Ex-presidente do BRB aposta em delação para escapar de prisão


Paulo Henrique Costa deve solicitar remanejamento para a superintendência da Polícia Federal para avançar nas negociações de colaboração

Ex-presidente do BRB aposta em delação para escapar de prisão
Ex-presidente do BRB Paulo Henrique Costa — Foto: divulgação

Paulo Henrique Costa planeja transferência para a PF como etapa para delação premiada no caso da compra do Banco Master pelo BRB.

Ex-presidente do BRB mira delação para ampliar investigação e se proteger

Paulo Henrique Costa, ex-presidente do BRB, preso desde 16 de abril no Complexo da Papuda, está prestes a pedir transferência para a Polícia Federal. A manobra visa facilitar um acordo de delação premiada, estratégia que pode ser decisiva para seu futuro judicial e político.

A troca recente de advogados, com a entrada do criminalista Eugênio Aragão e do professor Davi Tangerino, sinaliza uma mudança de postura. Inspirado no caminho trilhado por Daniel Vorcaro, ex-banqueiro que também buscou a PF para negociar colaboração,Costa tenta virar o jogo em meio à investigação sobre o pagamento de R$ 140 milhões para facilitar a compra do Banco Master pelo BRB, entidade controlada pelo governo do Distrito Federal.

Delação de Costa pode desmoronar esquema e atingir poderosos

A colaboração de Paulo Henrique Costa representa um risco real para os demais envolvidos. Ele detém conhecimento técnico crucial sobre o esquema de aquisição fraudulenta das carteiras do Banco Master. Sua delação pode revelar se agiu sob ordens superiores, ampliando o alcance das investigações para figuras políticas e jurídicas, e expondo um sistema de corrupção que mina a credibilidade do governo local.

O caso está sob análise da Segunda Turma do STF, onde o julgamento das prisões de Costa e do advogado Daniel Monteiro ainda não foi concluído. Até agora, apenas dois ministros votaram pela manutenção das prisões, e o processo pode ser suspenso por pedido de vista, deixando o desfecho em aberto.

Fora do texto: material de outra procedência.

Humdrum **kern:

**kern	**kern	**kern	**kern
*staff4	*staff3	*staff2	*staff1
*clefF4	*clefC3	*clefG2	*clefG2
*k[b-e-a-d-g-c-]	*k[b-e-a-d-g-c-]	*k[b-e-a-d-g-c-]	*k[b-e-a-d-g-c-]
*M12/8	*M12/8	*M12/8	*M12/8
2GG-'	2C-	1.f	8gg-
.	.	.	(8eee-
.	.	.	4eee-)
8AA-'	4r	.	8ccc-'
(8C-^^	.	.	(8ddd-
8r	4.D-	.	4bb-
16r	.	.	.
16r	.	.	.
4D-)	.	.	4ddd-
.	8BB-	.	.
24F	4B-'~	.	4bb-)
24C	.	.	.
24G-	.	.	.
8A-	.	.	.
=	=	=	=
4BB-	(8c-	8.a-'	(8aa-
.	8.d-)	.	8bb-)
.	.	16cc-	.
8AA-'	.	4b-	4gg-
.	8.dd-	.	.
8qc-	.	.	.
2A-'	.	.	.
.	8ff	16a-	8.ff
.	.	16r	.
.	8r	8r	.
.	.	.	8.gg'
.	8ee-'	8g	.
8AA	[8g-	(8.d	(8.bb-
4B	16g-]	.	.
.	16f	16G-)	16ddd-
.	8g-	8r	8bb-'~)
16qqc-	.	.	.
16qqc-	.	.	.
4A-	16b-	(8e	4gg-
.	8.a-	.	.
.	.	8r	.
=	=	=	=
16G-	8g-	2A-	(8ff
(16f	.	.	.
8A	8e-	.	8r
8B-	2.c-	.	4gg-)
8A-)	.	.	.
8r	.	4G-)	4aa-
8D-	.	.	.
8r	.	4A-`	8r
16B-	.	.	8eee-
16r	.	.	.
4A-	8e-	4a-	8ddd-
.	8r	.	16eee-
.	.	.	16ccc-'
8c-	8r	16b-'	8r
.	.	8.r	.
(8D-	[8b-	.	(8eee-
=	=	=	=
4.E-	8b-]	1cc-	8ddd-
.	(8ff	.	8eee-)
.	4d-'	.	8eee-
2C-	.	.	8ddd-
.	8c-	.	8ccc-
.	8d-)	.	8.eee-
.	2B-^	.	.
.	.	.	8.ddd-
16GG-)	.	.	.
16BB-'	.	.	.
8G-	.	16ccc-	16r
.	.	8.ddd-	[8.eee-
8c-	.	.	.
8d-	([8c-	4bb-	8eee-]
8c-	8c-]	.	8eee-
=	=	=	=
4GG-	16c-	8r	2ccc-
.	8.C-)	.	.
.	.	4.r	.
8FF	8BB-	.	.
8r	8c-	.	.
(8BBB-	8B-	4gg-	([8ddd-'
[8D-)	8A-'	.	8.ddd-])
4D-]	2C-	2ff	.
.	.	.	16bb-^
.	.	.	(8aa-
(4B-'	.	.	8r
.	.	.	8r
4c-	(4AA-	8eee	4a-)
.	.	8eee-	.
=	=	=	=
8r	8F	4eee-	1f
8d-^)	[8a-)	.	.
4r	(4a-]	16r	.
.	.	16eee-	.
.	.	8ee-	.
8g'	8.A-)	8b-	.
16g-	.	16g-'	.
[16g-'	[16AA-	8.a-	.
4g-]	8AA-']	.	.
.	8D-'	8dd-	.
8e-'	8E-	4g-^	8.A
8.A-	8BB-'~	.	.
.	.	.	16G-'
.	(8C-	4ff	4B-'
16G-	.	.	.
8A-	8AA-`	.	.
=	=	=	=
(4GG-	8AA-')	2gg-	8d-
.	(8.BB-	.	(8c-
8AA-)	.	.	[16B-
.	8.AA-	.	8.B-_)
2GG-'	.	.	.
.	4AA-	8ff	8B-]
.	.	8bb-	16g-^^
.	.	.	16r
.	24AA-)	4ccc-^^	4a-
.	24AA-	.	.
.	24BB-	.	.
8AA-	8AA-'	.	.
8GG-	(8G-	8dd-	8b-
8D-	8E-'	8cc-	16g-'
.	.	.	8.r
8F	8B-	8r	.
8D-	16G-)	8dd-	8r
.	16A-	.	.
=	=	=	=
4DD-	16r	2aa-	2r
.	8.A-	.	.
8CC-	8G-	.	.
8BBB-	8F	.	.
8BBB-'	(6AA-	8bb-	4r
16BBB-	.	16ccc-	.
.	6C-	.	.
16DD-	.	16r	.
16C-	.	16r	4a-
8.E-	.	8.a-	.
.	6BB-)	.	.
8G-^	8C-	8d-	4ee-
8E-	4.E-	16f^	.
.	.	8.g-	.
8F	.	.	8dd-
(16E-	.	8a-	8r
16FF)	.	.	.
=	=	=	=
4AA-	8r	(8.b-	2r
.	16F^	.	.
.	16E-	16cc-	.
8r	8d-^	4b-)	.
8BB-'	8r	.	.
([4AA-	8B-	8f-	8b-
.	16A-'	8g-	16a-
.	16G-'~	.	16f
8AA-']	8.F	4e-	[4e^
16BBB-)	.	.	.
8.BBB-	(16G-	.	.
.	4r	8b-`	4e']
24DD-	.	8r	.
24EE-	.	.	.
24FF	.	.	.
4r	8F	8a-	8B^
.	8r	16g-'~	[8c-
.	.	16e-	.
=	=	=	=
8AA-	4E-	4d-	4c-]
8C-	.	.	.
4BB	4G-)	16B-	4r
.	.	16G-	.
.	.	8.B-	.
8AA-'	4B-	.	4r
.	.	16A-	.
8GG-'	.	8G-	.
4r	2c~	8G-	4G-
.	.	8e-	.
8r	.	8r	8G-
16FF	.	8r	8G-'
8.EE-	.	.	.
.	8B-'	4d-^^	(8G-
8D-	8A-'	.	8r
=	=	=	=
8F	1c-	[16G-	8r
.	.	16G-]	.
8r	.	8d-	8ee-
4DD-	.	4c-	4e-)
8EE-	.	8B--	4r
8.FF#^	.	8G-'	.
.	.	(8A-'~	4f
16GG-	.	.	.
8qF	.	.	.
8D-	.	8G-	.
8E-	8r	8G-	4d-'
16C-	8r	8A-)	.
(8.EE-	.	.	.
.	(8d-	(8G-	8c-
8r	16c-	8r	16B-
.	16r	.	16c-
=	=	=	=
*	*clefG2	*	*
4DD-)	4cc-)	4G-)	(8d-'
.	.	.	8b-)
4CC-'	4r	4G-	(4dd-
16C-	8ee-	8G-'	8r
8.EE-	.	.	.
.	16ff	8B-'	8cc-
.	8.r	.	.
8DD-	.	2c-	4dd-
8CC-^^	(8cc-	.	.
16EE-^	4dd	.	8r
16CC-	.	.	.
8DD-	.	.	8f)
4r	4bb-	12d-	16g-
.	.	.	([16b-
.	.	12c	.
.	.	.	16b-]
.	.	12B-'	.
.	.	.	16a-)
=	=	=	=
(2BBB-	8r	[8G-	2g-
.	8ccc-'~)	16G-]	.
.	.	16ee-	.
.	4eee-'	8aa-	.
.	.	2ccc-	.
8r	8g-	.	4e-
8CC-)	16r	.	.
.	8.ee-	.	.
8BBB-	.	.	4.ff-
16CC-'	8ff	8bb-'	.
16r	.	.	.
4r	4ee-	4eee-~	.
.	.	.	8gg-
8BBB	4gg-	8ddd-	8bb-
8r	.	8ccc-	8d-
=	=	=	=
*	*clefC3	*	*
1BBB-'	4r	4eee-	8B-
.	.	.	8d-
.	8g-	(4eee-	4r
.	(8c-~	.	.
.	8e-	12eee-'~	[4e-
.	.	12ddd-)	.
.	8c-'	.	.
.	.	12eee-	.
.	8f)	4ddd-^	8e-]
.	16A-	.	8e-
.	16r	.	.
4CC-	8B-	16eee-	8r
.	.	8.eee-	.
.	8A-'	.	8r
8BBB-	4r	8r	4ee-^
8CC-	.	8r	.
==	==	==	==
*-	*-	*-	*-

Esquema envolve imóveis milionários e arquiteturas jurídicas duvidosas

Segundo a Polícia Federal, Costa recebeu seis imóveis de luxo em São Paulo e no Distrito Federal, avaliados em R$ 146,5 milhões, como parte do pagamento para viabilizar a compra das carteiras fraudulentas do Banco Master. Cerca de R$ 74,6 milhões já teriam sido repassados.

O advogado Daniel Monteiro é apontado como o “arquiteto jurídico” do esquema, responsável por organizar as assinaturas e legitimar a compra e venda dos imóveis, configurando uma estrutura clara de propina envolvendo Vorcaro e Costa.

Operação Compliance Zero expõe rachaduras no sistema político e financeiro do DF

A Operação Compliance Zero, que levou à prisão dos principais envolvidos, revela um emaranhado de fraudes e corrupção entre agentes públicos e privados. O impacto político é enorme, abalando a confiança no sistema financeiro local e no governo do Distrito Federal.

A possível delação de Costa pode desencadear uma reação em cadeia, atingindo outras figuras influentes e aprofundando o desgaste político na capital federal.

Estratégias jurídicas refletem a complexidade e o peso político do caso

A mudança na defesa e o pedido de transferência para a Polícia Federal são táticas típicas em casos de grande repercussão, buscando um ambiente mais favorável para negociações de colaboração.

A escolha de Eugênio Aragão, ex-ministro da Justiça, como advogado reforça a seriedade da estratégia e o potencial impacto político do processo. O julgamento no STF pode ser influenciado por essas movimentações, que prometem revelar informações comprometedoras e alterar o rumo das investigações.

Acompanhar os próximos passos da defesa de Paulo Henrique Costa e o andamento do julgamento no STF é essencial para entender as consequências desse escândalo que mistura finanças públicas e corrupção no Distrito Federal.